Kim Yong Sang, Kim Bom Soo, Koh Yong Gon, Lee Jin Woo
Department of Orthopaedic Surgery, Yonsei Sarang Hospital, 478-3, Bangbae-dong, Seocho-gu, Seoul 137-060, Republic of Korea.
Department of Orthopaedic Surgery, Inha University Graduate School of Medicine, 27, Inhang-ro, Jung-gu, Incheon 400-711, Republic of Korea.
J Orthop Sci. 2016 May;21(3):316-22. doi: 10.1016/j.jos.2016.02.002. Epub 2016 Feb 28.
Optimal management of postoperative pain is important to ensure patient comfort and functional improvement. Despite the frequent use of multimodal drug injection for pain control after orthopedic surgery, few studies have evaluated its use after supramalleolar osteotomy.
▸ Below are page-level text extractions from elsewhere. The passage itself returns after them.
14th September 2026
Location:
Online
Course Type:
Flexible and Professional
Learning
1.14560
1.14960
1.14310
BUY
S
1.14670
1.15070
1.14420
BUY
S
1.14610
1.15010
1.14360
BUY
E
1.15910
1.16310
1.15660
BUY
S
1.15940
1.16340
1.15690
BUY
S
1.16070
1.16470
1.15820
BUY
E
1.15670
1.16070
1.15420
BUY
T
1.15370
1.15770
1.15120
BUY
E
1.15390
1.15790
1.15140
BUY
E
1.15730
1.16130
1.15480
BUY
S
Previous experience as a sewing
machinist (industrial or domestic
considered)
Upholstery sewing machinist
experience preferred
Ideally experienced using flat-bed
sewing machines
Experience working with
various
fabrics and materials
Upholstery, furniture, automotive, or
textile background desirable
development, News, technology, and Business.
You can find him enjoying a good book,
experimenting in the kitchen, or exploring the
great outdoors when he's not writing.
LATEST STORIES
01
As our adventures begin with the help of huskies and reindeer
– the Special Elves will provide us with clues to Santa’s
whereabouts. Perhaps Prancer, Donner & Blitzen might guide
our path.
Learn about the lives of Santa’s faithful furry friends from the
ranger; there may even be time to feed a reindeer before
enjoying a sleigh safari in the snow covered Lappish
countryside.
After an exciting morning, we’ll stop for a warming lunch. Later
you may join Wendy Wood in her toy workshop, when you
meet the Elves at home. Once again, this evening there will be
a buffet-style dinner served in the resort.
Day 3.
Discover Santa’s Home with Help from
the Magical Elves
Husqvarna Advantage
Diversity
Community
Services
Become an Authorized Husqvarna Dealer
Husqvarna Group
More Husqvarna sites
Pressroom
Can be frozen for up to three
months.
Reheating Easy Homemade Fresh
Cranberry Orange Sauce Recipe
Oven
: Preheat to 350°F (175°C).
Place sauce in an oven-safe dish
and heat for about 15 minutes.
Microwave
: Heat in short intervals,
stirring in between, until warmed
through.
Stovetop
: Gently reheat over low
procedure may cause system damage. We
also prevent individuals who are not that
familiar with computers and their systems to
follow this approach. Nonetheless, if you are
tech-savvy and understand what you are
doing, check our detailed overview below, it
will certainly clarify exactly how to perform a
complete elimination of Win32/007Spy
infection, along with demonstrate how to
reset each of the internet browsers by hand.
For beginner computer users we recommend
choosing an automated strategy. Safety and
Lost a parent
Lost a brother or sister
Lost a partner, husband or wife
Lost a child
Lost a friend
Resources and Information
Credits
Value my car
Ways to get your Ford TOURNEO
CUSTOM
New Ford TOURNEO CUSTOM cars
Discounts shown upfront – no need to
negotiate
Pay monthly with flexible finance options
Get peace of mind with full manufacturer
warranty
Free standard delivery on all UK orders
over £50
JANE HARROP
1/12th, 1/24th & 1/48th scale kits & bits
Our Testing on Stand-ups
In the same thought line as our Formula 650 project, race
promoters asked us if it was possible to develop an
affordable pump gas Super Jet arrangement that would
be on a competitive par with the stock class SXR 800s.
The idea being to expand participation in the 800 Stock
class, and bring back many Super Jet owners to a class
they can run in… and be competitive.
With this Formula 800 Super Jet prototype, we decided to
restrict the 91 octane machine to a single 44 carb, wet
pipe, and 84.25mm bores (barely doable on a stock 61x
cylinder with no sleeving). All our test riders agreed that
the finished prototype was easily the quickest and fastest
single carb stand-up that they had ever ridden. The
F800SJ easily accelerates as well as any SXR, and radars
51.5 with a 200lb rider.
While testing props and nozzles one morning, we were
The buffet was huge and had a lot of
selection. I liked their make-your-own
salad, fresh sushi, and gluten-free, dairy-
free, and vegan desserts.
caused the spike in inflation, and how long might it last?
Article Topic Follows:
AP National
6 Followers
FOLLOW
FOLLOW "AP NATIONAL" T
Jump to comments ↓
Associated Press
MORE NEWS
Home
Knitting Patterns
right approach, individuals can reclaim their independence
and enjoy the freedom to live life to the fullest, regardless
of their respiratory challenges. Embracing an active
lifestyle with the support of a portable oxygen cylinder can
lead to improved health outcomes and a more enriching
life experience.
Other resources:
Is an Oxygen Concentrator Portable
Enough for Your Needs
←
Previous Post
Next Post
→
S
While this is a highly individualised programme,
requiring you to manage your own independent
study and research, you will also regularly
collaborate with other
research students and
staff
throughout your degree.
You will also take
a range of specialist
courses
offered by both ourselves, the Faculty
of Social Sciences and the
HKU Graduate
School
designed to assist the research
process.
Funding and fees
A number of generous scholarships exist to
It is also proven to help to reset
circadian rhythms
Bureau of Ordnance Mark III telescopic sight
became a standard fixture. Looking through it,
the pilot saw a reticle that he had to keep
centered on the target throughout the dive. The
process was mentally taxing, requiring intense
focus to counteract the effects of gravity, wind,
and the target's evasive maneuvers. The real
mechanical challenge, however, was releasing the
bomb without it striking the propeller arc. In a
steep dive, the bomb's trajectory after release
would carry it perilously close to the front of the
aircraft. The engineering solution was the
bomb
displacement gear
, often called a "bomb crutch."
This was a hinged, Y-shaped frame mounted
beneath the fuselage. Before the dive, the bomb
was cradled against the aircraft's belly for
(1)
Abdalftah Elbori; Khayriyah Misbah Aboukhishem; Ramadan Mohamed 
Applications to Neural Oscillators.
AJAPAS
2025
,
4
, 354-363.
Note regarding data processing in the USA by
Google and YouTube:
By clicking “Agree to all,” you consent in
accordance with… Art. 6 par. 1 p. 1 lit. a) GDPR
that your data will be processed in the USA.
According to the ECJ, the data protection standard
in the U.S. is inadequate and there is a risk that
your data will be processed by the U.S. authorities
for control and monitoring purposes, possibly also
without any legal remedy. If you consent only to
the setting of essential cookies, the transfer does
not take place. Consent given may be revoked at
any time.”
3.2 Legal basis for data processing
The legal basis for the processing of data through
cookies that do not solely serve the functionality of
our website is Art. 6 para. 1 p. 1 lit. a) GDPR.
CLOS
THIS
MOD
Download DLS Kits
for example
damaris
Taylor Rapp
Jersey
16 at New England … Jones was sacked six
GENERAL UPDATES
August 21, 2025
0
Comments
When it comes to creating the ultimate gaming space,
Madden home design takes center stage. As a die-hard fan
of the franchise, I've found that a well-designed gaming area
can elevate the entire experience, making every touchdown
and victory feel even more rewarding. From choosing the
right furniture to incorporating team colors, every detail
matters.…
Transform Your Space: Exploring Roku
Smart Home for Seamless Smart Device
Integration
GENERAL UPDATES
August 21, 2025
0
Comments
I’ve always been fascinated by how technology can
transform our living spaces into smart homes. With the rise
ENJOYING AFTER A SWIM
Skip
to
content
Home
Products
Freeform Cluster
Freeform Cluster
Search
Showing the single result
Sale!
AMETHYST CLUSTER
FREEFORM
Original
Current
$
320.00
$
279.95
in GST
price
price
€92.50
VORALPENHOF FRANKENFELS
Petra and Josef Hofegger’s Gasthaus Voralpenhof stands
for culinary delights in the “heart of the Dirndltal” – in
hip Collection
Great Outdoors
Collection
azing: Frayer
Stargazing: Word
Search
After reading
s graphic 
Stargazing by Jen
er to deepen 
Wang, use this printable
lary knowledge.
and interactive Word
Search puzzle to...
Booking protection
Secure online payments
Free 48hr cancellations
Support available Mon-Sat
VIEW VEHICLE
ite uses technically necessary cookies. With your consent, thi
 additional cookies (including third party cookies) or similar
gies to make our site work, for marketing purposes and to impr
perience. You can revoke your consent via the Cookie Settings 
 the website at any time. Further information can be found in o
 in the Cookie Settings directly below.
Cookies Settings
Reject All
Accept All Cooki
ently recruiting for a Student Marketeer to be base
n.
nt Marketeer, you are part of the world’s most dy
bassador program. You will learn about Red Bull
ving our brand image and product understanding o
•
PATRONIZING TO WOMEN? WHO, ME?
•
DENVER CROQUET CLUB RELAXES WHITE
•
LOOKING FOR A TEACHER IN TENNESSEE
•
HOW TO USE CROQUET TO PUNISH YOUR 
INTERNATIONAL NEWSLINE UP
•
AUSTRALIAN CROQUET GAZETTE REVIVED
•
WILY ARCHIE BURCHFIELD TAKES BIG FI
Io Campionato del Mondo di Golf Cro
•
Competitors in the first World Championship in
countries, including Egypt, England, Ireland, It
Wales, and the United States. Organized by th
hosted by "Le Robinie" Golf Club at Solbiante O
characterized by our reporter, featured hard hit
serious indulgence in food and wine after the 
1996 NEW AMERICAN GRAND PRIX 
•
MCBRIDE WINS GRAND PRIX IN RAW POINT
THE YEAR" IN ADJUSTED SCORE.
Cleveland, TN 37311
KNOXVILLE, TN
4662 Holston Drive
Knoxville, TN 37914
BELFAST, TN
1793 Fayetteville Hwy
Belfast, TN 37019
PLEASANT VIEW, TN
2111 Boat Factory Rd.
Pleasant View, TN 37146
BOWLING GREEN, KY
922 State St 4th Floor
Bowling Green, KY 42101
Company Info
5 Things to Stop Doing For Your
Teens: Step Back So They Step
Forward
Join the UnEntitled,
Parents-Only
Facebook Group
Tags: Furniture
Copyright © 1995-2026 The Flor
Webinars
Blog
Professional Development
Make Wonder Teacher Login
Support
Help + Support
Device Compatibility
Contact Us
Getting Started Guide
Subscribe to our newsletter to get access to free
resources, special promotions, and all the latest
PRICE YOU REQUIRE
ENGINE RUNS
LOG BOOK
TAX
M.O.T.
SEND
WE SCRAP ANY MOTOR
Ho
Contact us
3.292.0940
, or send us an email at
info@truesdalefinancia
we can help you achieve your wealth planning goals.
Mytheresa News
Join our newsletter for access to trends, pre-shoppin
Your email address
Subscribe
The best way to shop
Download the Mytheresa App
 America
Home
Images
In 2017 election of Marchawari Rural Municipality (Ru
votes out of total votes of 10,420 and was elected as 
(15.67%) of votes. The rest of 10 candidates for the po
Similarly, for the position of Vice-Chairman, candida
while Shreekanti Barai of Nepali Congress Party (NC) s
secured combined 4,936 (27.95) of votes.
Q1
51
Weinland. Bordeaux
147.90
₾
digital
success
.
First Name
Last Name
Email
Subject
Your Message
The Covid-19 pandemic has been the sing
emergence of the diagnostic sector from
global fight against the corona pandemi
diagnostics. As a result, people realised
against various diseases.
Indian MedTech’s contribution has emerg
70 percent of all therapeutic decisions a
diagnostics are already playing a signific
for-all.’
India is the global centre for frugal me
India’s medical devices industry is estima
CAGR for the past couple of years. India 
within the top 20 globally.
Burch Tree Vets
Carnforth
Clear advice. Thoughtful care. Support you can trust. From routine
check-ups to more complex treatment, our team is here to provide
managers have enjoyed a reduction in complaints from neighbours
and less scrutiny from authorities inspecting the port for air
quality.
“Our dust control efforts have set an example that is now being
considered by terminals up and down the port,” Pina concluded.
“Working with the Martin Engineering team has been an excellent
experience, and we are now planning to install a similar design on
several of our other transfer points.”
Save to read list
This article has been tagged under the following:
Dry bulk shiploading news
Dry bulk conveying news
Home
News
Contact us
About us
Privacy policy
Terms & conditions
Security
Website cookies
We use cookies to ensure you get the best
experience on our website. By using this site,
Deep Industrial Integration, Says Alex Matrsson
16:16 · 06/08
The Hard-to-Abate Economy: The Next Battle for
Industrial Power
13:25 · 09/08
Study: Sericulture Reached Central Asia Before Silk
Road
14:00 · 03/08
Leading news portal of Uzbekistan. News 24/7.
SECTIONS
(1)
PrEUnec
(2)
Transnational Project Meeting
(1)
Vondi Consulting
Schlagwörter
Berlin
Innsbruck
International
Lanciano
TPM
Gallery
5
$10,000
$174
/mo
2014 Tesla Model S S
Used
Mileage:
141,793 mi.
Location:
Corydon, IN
Supramalleolar osteotomy was performed in 62 patients (65 ankles). Thirty patients (31 ankles) were randomly assigned to receive multimodal drug injection (injection group) and 32 patients (34 ankles) were assigned to receive no multimodal drug injection (control group). The two groups were compared with regard to the degree of postoperative pain, the number of times patients pushed the patient-controlled analgesia (PCA) button, the total amount of fentanyl administered, and the frequency of additional diclofenac sodium injections.
The injection group had significant pain reduction during the first 36 postoperative hours compared to the control group. There were significant differences between the groups in the number of times that patients pushed the PCA button as well as the total amount of fentanyl administered up to 24 h postoperatively. The mean frequency of additional diclofenac sodium injections in the first 12 postoperative hours was significantly less in the injection group compared to that in the control group.
Multimodal drug injection was effective in reducing pain and decreasing both fentanyl and diclofenac sodium usage in patients undergoing supramalleolar osteotomy. Therefore, multimodal drug injection should be considered for improved pain control and patient comfort in the early postoperative period after supramalleolar osteotomy.
术后疼痛的优化管理对于确保患者舒适度和功能改善至关重要。尽管在骨科手术后频繁使用多模式药物注射来控制疼痛,但很少有研究评估其在踝关节上截骨术后的应用。
对62例患者(65个踝关节)实施了踝关节上截骨术。30例患者(31个踝关节)被随机分配接受多模式药物注射(注射组),32例患者(34个踝关节)被分配不接受多模式药物注射(对照组)。比较两组患者术后疼痛程度、患者按压患者自控镇痛(PCA)按钮的次数、芬太尼给药总量以及额外注射双氯芬酸钠的频率。
与对照组相比,注射组在术后最初36小时内疼痛明显减轻。两组患者按压PCA按钮的次数以及术后24小时内芬太尼给药总量存在显著差异。与对照组相比,注射组术后前12小时内额外注射双氯芬酸钠的平均频率明显更低。
多模式药物注射在减轻踝关节上截骨术患者的疼痛以及减少芬太尼和双氯芬酸钠用量方面有效。因此,在踝关节上截骨术后早期,应考虑采用多模式药物注射来改善疼痛控制和患者舒适度。